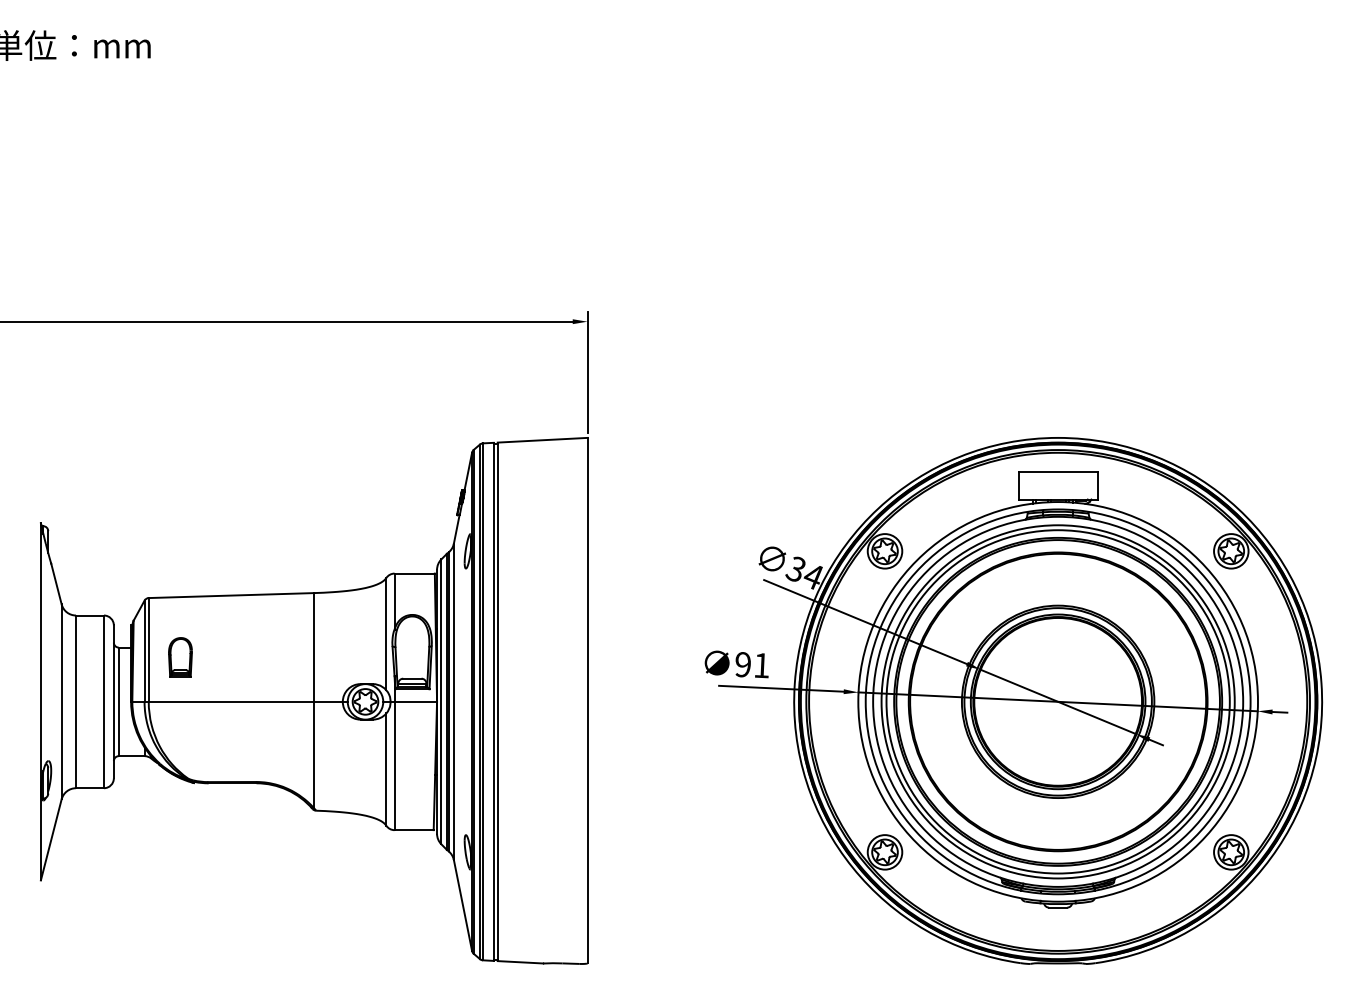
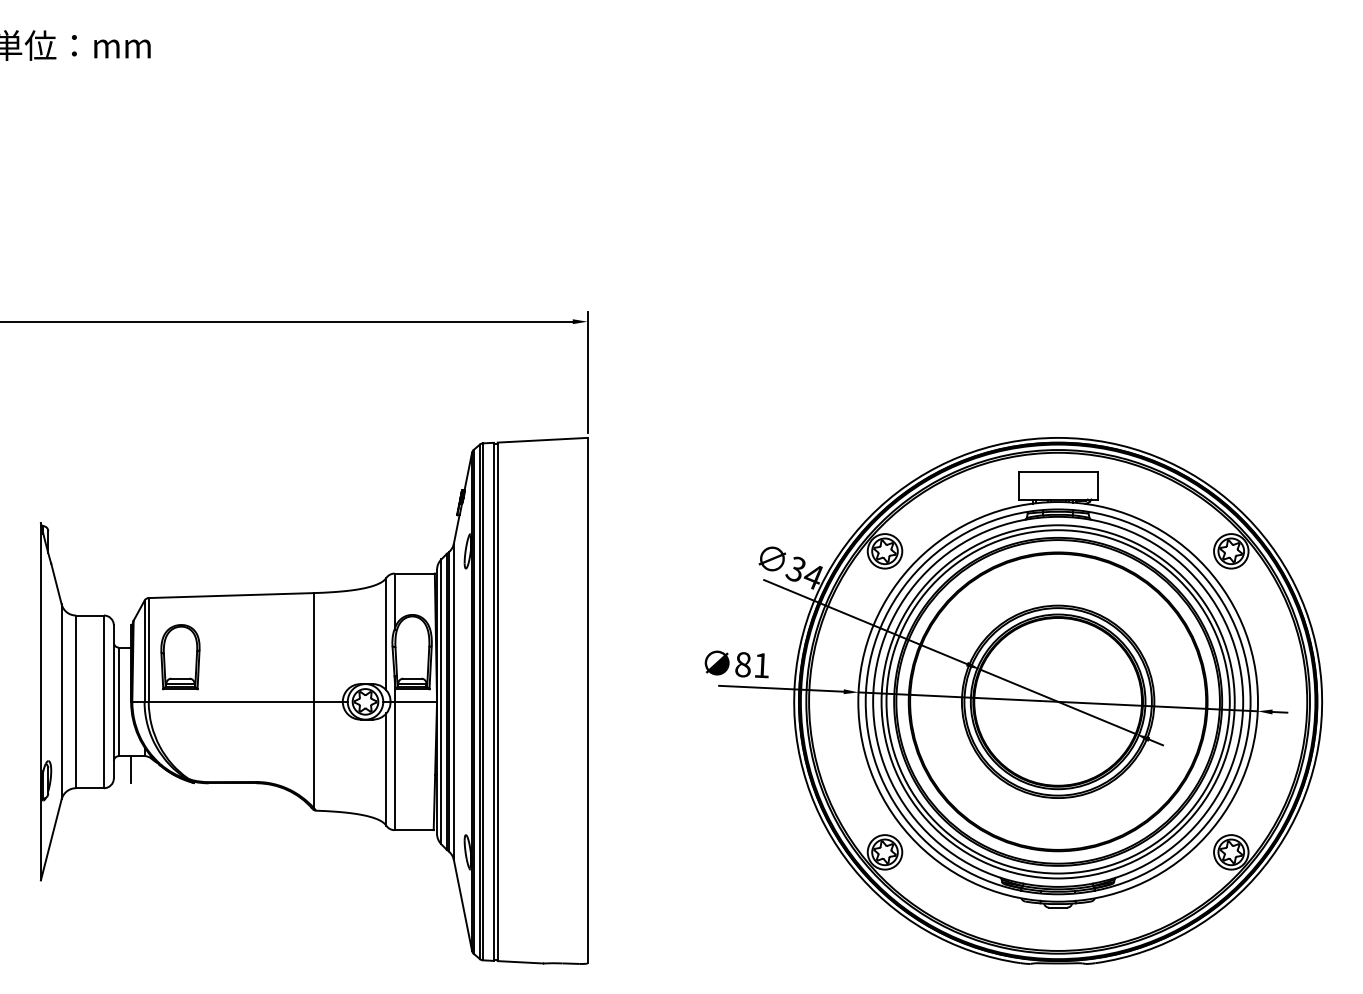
part at (180, 657) size: 25x41 px -> 41x67 px
text at (742, 664): 91 -> 81
line at (131, 769): none -> present
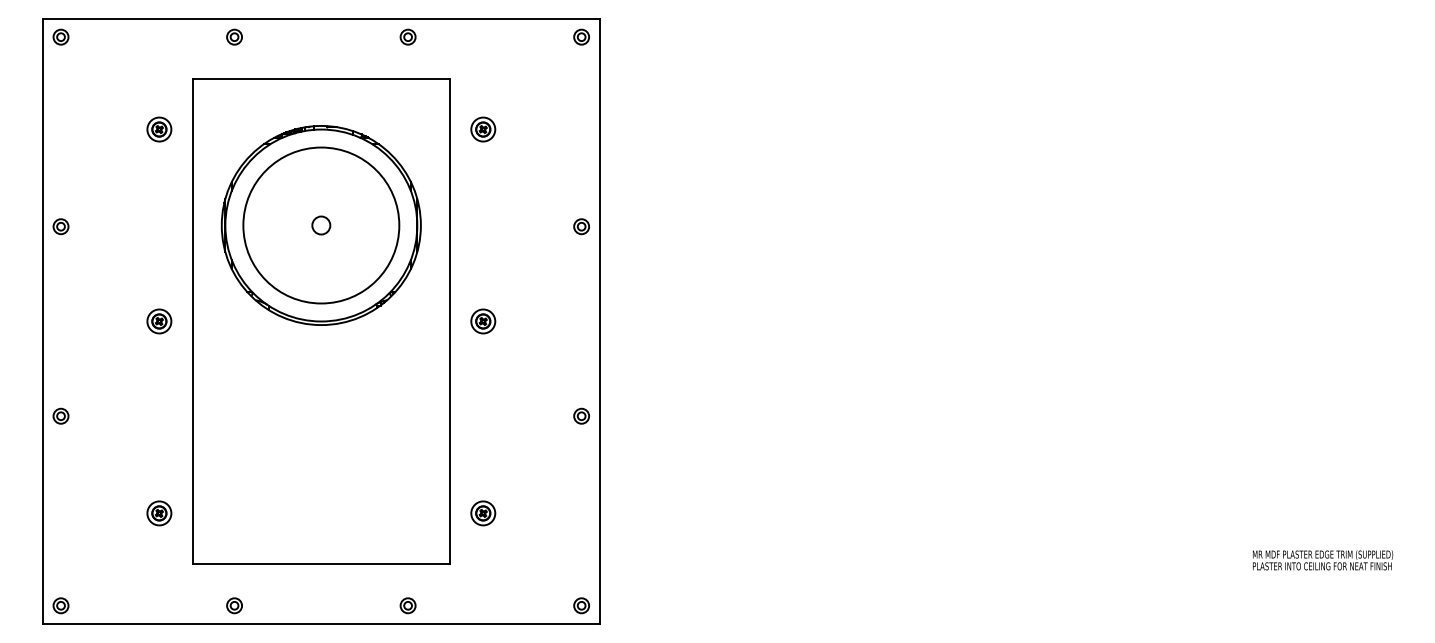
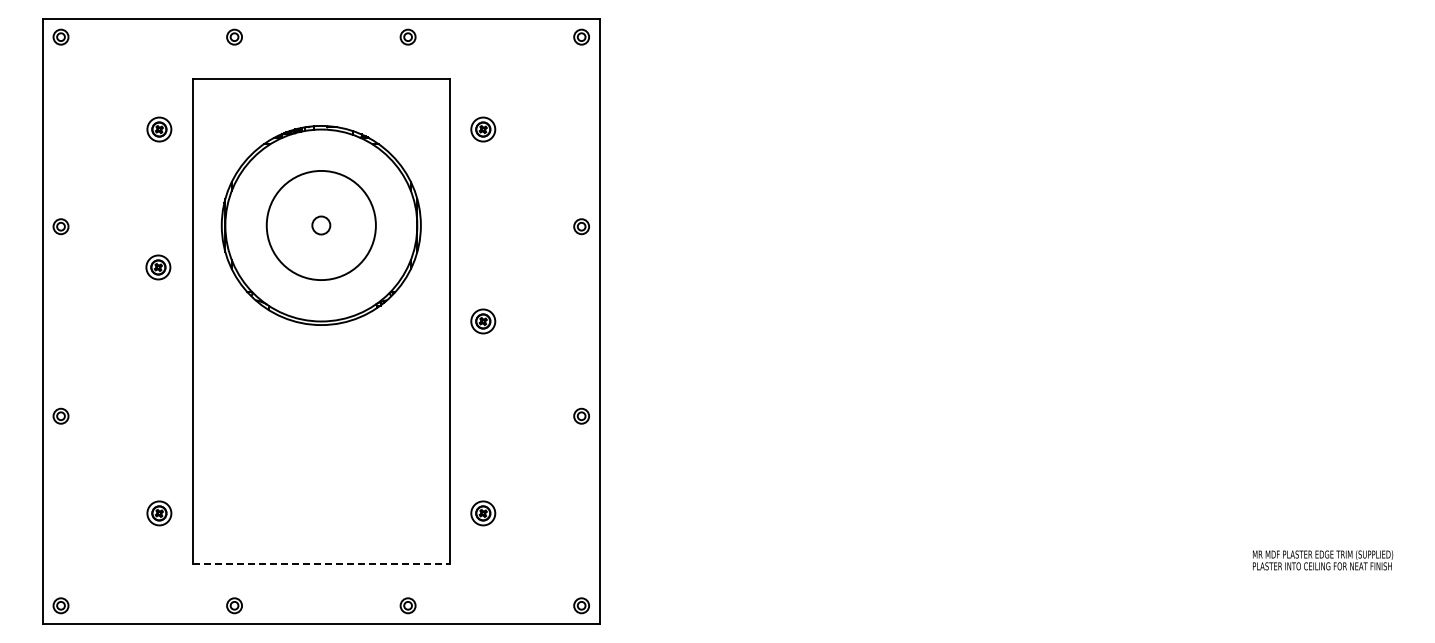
circle at (321, 225) diameter: 156 px -> 109 px
part at (159, 321) position: (159, 321) -> (158, 267)
line at (321, 563): solid -> dashed
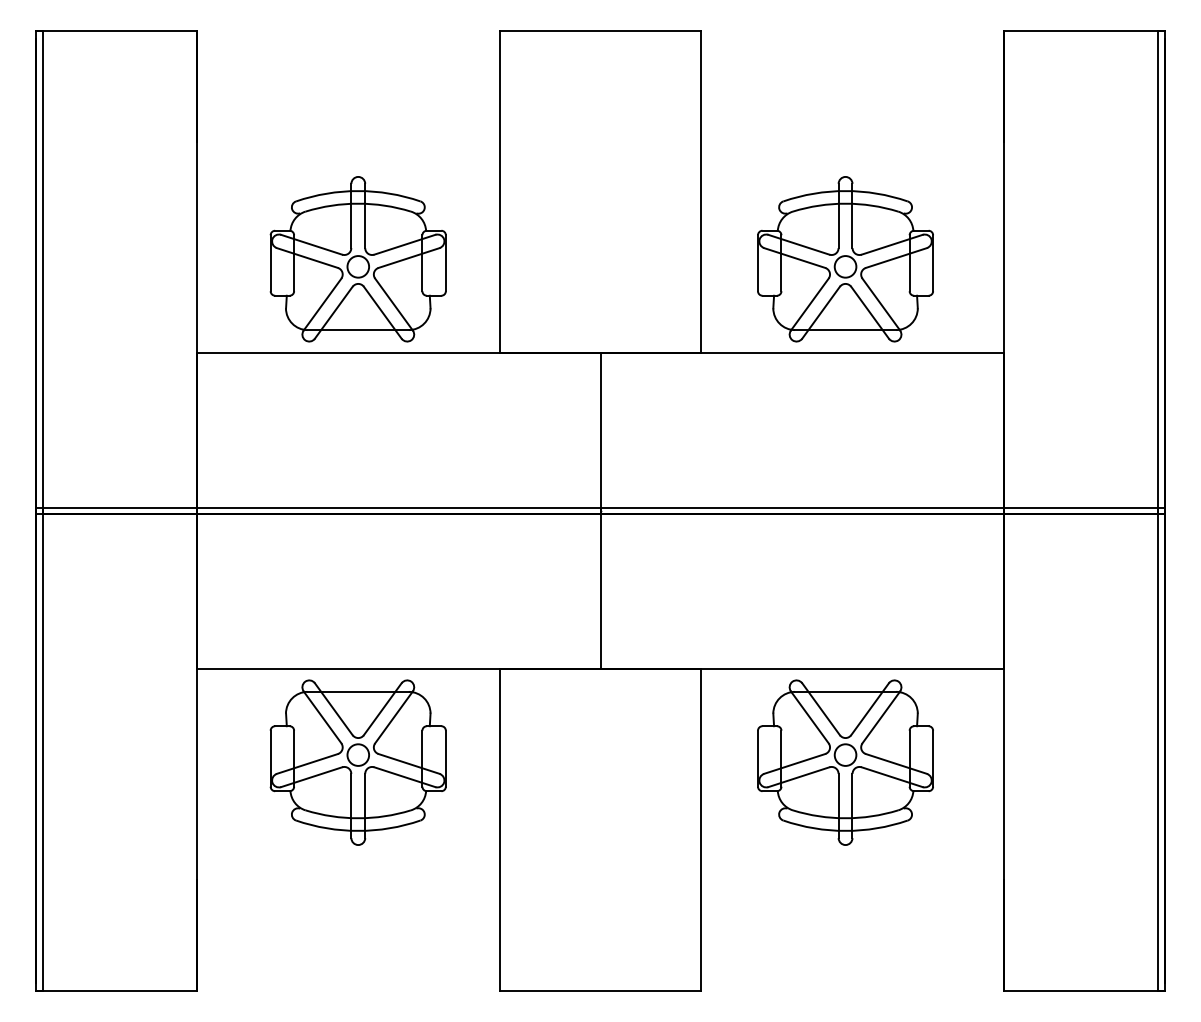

**TASK INSTRUCTIONS:** Transcribe every line of the rows above character for character, and leave the pictures out of your answer.

**ANSWER TO THE TASK:**
part at (180, 657) size: 25x41 px -> 41x67 px
text at (742, 664): 91 -> 81
line at (131, 769): none -> present
circle at (321, 225) diameter: 156 px -> 109 px
part at (159, 321) position: (159, 321) -> (158, 267)
line at (321, 563): solid -> dashed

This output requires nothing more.